== Required action ==
In the blog comments below, copy word for word the part that opens with the words containing "No. No one ever" and closes with "sunshine and fishing...".

== Study text ==
+---+


    John G. I REALLY need some of that 'There, there there, it will all be alright my little bunny'

    But it fucking hurts!

    Well if you promise not to use such bad, bad words, I will kiss it better...

    Joanne. Please not an epic. Don't wish that upon me. My Father told me of the old Chinese curse, 'may you live in interesting times'. It is only now that I understand what he meant!

    Chris, if I die, it will be a pathetic death, I'll pull back for a decent uppercut and the heart will give out before I can deliver it. Still, so long as I had a gutful of whisky at the time it wouldn't be so tragic. I'd hate to think of the old ticker giving out while there was still a bit of life left in the liver.

  7. 'There, there there, it will all be alright my little bunny'

    No. No one ever says that to me either. Still you could be me which is considerably worse. You have sunshine, marcia still loves you, you are a local legend, and fishing on your doorstep too.

    Just gotta suck it up mate

  8. About the only things you got right, SBW, is that there is sunshine and fishing...

  9. Vulgar? Not at all. Cutting to the chase? Vorsprung durch Technik, as they say. However, prolonged chase heightens the eventual, and inevitable, outcome.

    Give me "a decent sexual experience" Why thanks, Tom. Don't worry about your being worn out: I come easy. In quick succession.

    "Shallow"? I like to dig deep.

    Just to keep our decks ship shape as befits your military background: I don't do "rebound" unless it's an emergency. And would I want to challenge Marcia to wrestling in the mud? You might egg us on.


  10. Ursula,

    Please stop.

    For a start this is a family orientated blog (apart from the odd expletive) but do you know the difference between Light and Hard?

    Well a chap can go to sleep with a light on.

    "However, prolonged chase heightens the eventual, and inevitable, outcome"

    Does that mean in twenty year's time I get to shag you?

    Kids. Look away now.

  11. JohnD, i should like a picture of that, please.

    Hippo, i hope you heal quickly. I find when i have an idea swirling in my brain, i usually have to overcome a few obstacles in order to bring it into reality. Sometimes the stakes are high enough that i abandon the idea for the moment; other times, it simply instills in me the utter determination to see the thing done.

+---+

== Entries shown ==
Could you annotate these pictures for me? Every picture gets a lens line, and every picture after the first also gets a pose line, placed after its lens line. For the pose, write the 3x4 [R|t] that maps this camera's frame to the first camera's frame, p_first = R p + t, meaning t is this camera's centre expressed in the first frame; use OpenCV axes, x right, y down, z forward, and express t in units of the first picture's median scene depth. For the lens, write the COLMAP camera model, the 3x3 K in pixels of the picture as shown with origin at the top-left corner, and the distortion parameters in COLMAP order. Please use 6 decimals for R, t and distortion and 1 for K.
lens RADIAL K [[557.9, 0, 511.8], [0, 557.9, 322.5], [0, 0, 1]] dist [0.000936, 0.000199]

+---+

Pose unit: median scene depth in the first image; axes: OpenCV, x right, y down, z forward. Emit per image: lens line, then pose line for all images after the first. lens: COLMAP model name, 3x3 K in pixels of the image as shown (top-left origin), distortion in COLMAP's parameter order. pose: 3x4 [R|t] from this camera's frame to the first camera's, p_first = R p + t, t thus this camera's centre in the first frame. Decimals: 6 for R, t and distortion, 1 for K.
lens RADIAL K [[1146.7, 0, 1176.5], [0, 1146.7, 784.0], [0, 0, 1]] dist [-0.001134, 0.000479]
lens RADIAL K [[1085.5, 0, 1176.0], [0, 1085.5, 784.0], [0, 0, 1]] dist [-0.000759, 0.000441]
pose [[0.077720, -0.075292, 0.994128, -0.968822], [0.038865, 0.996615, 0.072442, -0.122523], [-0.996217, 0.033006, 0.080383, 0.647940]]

+---+

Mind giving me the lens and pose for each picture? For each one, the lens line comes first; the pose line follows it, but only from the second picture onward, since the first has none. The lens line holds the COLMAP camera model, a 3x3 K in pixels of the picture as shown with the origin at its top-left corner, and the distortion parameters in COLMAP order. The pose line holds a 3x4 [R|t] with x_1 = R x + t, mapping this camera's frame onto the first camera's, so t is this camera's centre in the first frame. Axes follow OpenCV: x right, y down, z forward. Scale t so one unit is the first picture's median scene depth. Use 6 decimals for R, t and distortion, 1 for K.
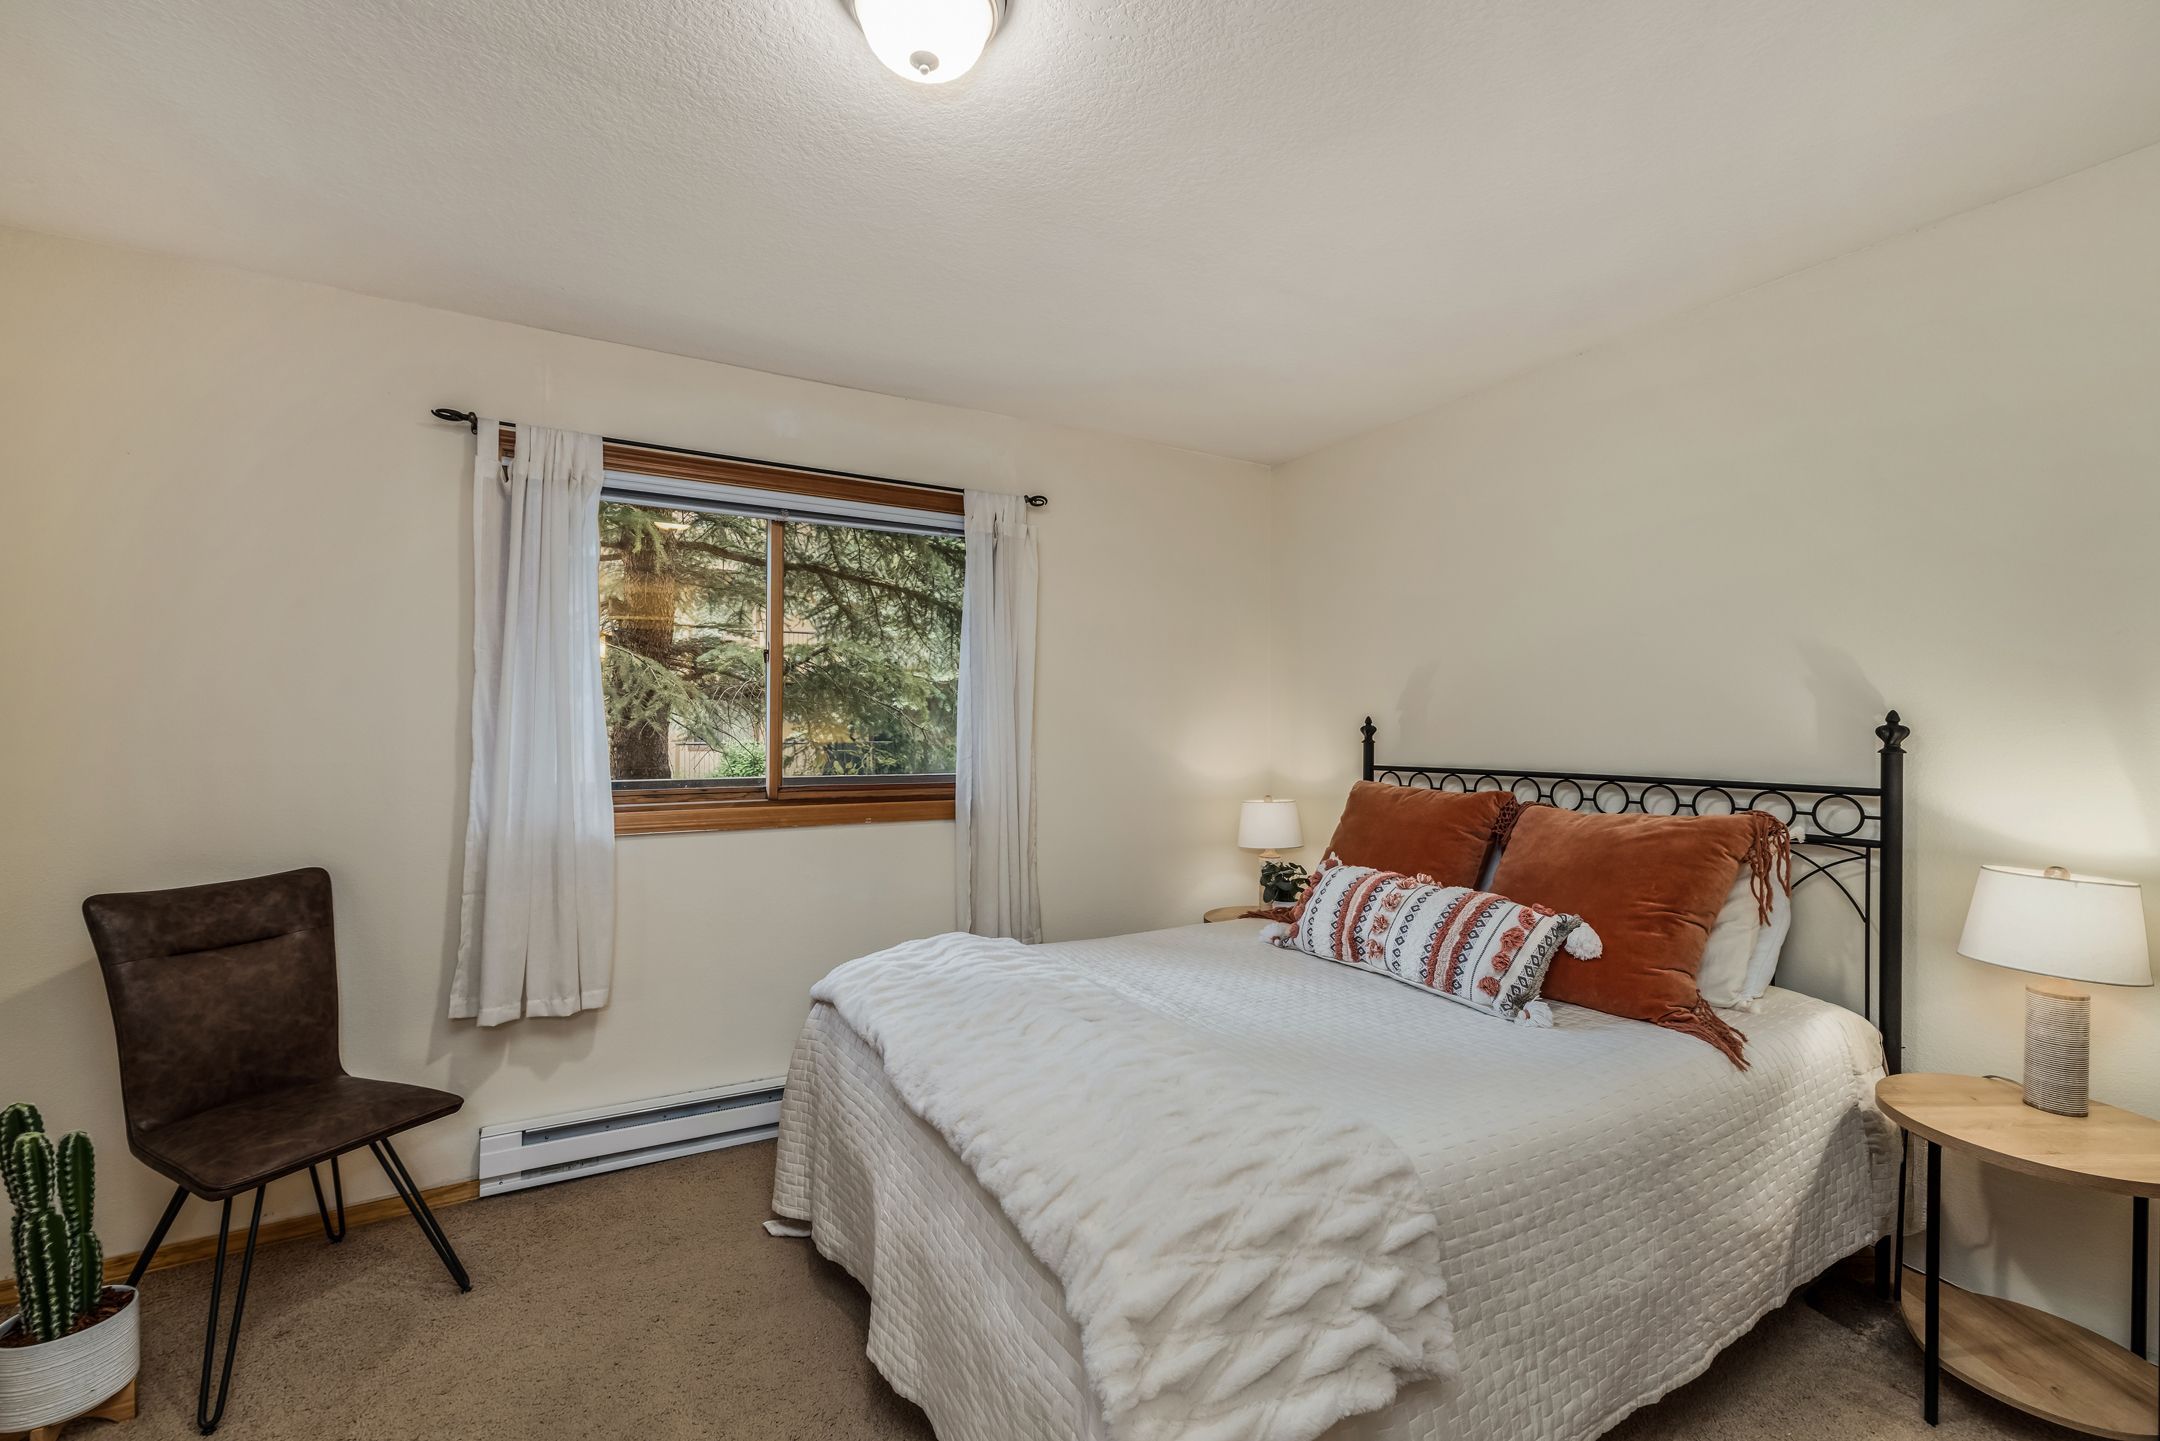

+---+

== Task result ==
No. No one ever says that to me either. Still you could be me which is considerably worse. You have sunshine, marcia still loves you, you are a local legend, and fishing on your doorstep too.

    Just gotta suck it up mate

  8. About the only things you got right, SBW, is that there is sunshine and fishing...